Microsoft Explores Cost-Effective AI Shift, Considering DeepSeek to Replace Expensive U.S. Models

Deep News12:14

Microsoft is evaluating the integration of a fine-tuned version of the Chinese open-source model DeepSeek V4 into its enterprise AI tool, Copilot Cowork, as a lower-cost alternative to models from OpenAI and Anthropic. According to reports, Microsoft is expected to finalize and announce its decision within the coming weeks.

This development aligns closely with a core question recently highlighted by Goldman Sachs Delta-One trading desk head Rich Privorotsky, who termed the current AI industry's pricing dilemma a "trillion-dollar question": does lowering the cost of intelligence create more demand, or does it destroy pricing power?

On this issue, Microsoft appears to have already voted with its actions. Supporting data shows the Silicon Data Token index, which tracks AI token prices, has fallen in 12 of the last 13 trading sessions, approaching recent lows.

What's Driving Microsoft's Model Switch? Mounting Cost Pressures

Microsoft's Copilot Cowork was previously offered to enterprise users with unlimited usage, but this approach is no longer sustainable.

Charles Lamanna, Microsoft Executive Vice President in charge of the Copilot business, stated plainly: "Some users complete hundreds of tasks per week with high efficiency—but the cost can skyrocket."

Consequently, Microsoft has announced it will switch Copilot Cowork to a usage-based billing model tied to compute consumption. Simultaneously, the company is exploring the introduction of a fine-tuned DeepSeek V4 version or other open-source models to significantly reduce model inference costs.

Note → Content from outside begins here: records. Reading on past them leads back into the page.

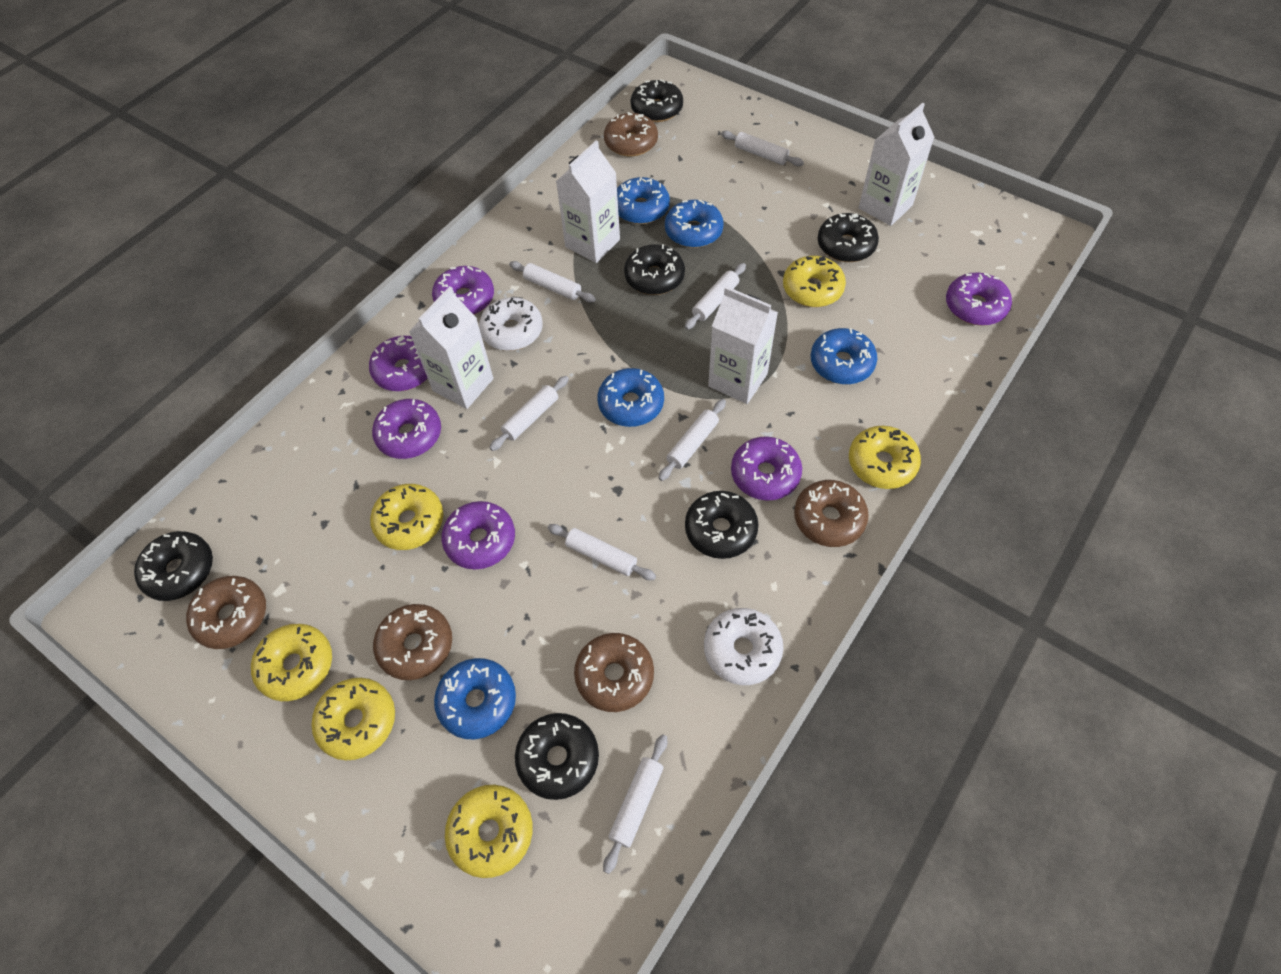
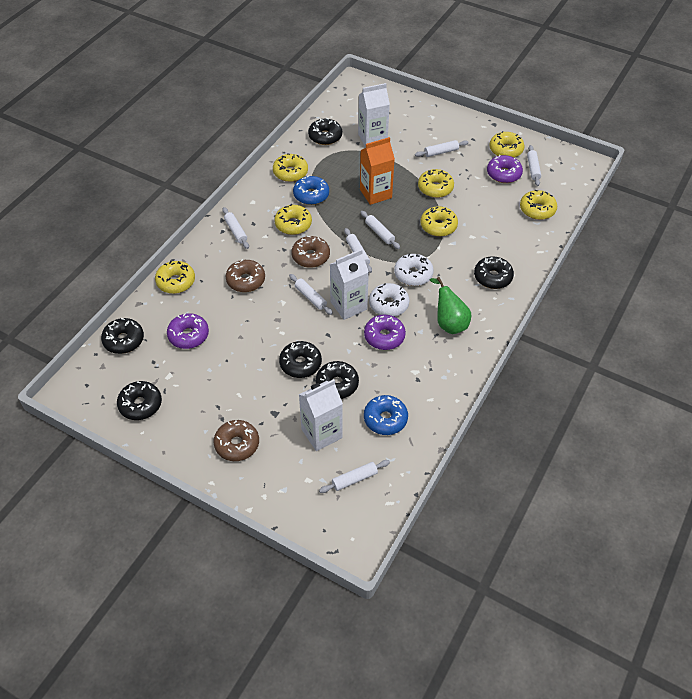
blue donut: [434,658,516,739] [597,368,664,427] [617,177,670,224] [665,200,724,248] [811,328,878,384] = 5 -> [293,175,329,205] [364,395,408,435] = 2
brown donut: [186,576,266,649] [373,604,452,680] [574,633,654,712] [604,112,658,157] [794,480,869,547] = 5 -> [214,420,259,461] [225,259,265,292] [291,236,330,268] = 3
green pear: none = 0 -> [430,277,471,334] = 1
orange carton: none = 0 -> [360,137,395,205] = 1
purple donut: [369,336,427,391] [372,399,441,459] [432,266,494,315] [441,501,515,569] [731,436,802,500] [946,273,1012,326] = 6 -> [167,313,209,349] [364,315,406,350] [487,155,523,183] = 3
white carton: [409,286,493,409] [556,140,620,263] [708,286,778,404] [859,103,934,226] = 4 -> [299,379,343,451] [330,249,369,320] [358,83,390,148] = 3
yellow donut: [251,624,332,701] [311,678,395,760] [370,484,444,550] [445,785,533,878] [783,256,846,307] [849,426,921,489] = 6 -> [155,261,195,294] [273,153,308,182] [274,204,312,235] [418,169,454,198] [420,206,458,237] [489,131,525,157] [520,190,557,220] = 7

The underlying logic is straightforward: Chinese models are cheaper, while American models are more expensive. Token pricing data reveals a significant gap in input/output pricing between Chinese and U.S. models.

Matching Top Models at Half the Price – The Trillion-Dollar Question

Recent experimental results cited by Goldman Sachs show that a multi-model ensemble composed of Gemini 3 Flash, Kimi K2.6, and DeepSeek V4 Pro comprehensively outperformed individually run GPT-5.5 and Opus 4.8 in benchmark tests. This ensemble narrowed the performance gap to within 1% of Fable 5, at approximately half the cost.

Privorotsky characterized this result as a "direction the market has consistently underestimated."

This trend has dual market implications.

The bullish case: Falling costs and lower barriers to entry should ultimately drive increased AI usage and a corresponding expansion in computing demand.

The bearish case: This directly accelerates token deflation, undermining the sustainability of the existing model economics.

Privorotsky distilled the core conflict into one question: "Does lower intelligence cost create more demand, or destroy more pricing power?" He calls this the "trillion-dollar question."

Is Cheap AI Ultimately a Positive or Negative?

The Real Impact: Does the Trillion-Dollar Capex Thesis Still Hold?

Microsoft's potential choice has implications far beyond a simple supplier switch for one company.

A core assumption behind the massive capital expenditures committed by tech giants over the past two years has been that enterprise customers would continue purchasing expensive, top-tier U.S. AI models, generating revenue to justify these investments.

However, if even Microsoft—OpenAI's largest investor and partner—is finding OpenAI too expensive and considering Chinese open-source alternatives, the foundation of that assumption begins to weaken.

Reports also note that since controversy over "token prices hitting all-time highs" emerged, the Silicon Data Token index has fallen in 12 of the last 13 trading sessions, a clear signal of the market voting with its feet.

Microsoft's multi-model strategy also reflects a broader industry shift—moving away from betting on a single supplier toward flexibly allocating models based on task complexity and cost. For OpenAI and Anthropic, this signifies a dilution of their bargaining power.